# Records for processing start
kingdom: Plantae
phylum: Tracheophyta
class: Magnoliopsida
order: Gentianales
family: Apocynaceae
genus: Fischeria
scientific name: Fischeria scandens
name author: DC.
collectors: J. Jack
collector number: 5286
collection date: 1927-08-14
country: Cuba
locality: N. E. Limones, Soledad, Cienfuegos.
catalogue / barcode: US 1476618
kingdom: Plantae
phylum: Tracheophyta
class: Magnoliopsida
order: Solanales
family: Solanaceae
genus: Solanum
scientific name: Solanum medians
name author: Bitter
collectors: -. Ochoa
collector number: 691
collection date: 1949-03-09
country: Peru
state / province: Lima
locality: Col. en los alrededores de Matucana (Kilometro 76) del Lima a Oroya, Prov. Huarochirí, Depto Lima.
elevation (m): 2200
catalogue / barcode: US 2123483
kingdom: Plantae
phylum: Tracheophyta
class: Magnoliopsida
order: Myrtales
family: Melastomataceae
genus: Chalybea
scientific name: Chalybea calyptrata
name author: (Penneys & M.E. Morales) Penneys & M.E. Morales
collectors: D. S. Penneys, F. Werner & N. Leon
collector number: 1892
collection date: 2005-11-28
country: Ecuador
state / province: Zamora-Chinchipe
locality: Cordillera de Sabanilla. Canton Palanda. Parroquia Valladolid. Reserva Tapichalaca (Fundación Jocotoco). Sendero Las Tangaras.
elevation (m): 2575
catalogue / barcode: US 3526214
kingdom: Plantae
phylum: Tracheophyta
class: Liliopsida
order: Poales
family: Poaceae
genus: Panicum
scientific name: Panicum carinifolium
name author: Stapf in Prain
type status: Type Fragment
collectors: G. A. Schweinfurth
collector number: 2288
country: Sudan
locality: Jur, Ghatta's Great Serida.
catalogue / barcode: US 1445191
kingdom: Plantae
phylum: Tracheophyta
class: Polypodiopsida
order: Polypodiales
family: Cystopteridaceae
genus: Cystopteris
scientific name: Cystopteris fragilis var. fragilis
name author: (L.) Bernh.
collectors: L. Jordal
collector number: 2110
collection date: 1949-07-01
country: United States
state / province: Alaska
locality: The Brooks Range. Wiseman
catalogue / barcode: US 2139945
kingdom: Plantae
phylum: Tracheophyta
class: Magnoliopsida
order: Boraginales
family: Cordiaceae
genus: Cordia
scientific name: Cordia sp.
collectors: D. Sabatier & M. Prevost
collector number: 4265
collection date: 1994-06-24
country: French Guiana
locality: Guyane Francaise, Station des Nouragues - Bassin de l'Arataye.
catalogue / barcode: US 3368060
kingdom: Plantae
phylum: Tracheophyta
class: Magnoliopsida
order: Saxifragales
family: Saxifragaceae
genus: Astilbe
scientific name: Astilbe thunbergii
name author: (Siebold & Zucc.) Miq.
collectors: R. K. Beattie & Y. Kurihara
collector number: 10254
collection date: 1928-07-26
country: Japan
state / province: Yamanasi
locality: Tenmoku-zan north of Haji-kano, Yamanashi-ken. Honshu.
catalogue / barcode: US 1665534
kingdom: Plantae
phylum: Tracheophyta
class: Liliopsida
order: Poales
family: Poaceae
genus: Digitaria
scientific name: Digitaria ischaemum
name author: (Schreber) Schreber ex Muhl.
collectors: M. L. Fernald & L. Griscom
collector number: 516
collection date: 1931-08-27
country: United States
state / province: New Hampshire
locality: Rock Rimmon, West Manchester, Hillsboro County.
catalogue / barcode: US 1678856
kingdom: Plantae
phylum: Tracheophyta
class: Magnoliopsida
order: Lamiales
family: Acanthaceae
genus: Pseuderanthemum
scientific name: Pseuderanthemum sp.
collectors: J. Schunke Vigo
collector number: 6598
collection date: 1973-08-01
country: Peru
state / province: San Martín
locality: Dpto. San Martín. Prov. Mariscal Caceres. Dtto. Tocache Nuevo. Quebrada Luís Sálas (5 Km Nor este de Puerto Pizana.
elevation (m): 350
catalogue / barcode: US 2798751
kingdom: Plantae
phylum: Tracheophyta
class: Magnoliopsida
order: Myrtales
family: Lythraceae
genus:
# Records for processing end
- _Aim of the task_: Print the lines from the entries above verbatim, starting at the line containing "elevation (m): 2200" and ending at the line containing "collector number: 10254", both included.

- _Response to this exercise_:
elevation (m): 2200
catalogue / barcode: US 2123483
kingdom: Plantae
phylum: Tracheophyta
class: Magnoliopsida
order: Myrtales
family: Melastomataceae
genus: Chalybea
scientific name: Chalybea calyptrata
name author: (Penneys & M.E. Morales) Penneys & M.E. Morales
collectors: D. S. Penneys, F. Werner & N. Leon
collector number: 1892
collection date: 2005-11-28
country: Ecuador
state / province: Zamora-Chinchipe
locality: Cordillera de Sabanilla. Canton Palanda. Parroquia Valladolid. Reserva Tapichalaca (Fundación Jocotoco). Sendero Las Tangaras.
elevation (m): 2575
catalogue / barcode: US 3526214
kingdom: Plantae
phylum: Tracheophyta
class: Liliopsida
order: Poales
family: Poaceae
genus: Panicum
scientific name: Panicum carinifolium
name author: Stapf in Prain
type status: Type Fragment
collectors: G. A. Schweinfurth
collector number: 2288
country: Sudan
locality: Jur, Ghatta's Great Serida.
catalogue / barcode: US 1445191
kingdom: Plantae
phylum: Tracheophyta
class: Polypodiopsida
order: Polypodiales
family: Cystopteridaceae
genus: Cystopteris
scientific name: Cystopteris fragilis var. fragilis
name author: (L.) Bernh.
collectors: L. Jordal
collector number: 2110
collection date: 1949-07-01
country: United States
state / province: Alaska
locality: The Brooks Range. Wiseman
catalogue / barcode: US 2139945
kingdom: Plantae
phylum: Tracheophyta
class: Magnoliopsida
order: Boraginales
family: Cordiaceae
genus: Cordia
scientific name: Cordia sp.
collectors: D. Sabatier & M. Prevost
collector number: 4265
collection date: 1994-06-24
country: French Guiana
locality: Guyane Francaise, Station des Nouragues - Bassin de l'Arataye.
catalogue / barcode: US 3368060
kingdom: Plantae
phylum: Tracheophyta
class: Magnoliopsida
order: Saxifragales
family: Saxifragaceae
genus: Astilbe
scientific name: Astilbe thunbergii
name author: (Siebold & Zucc.) Miq.
collectors: R. K. Beattie & Y. Kurihara
collector number: 10254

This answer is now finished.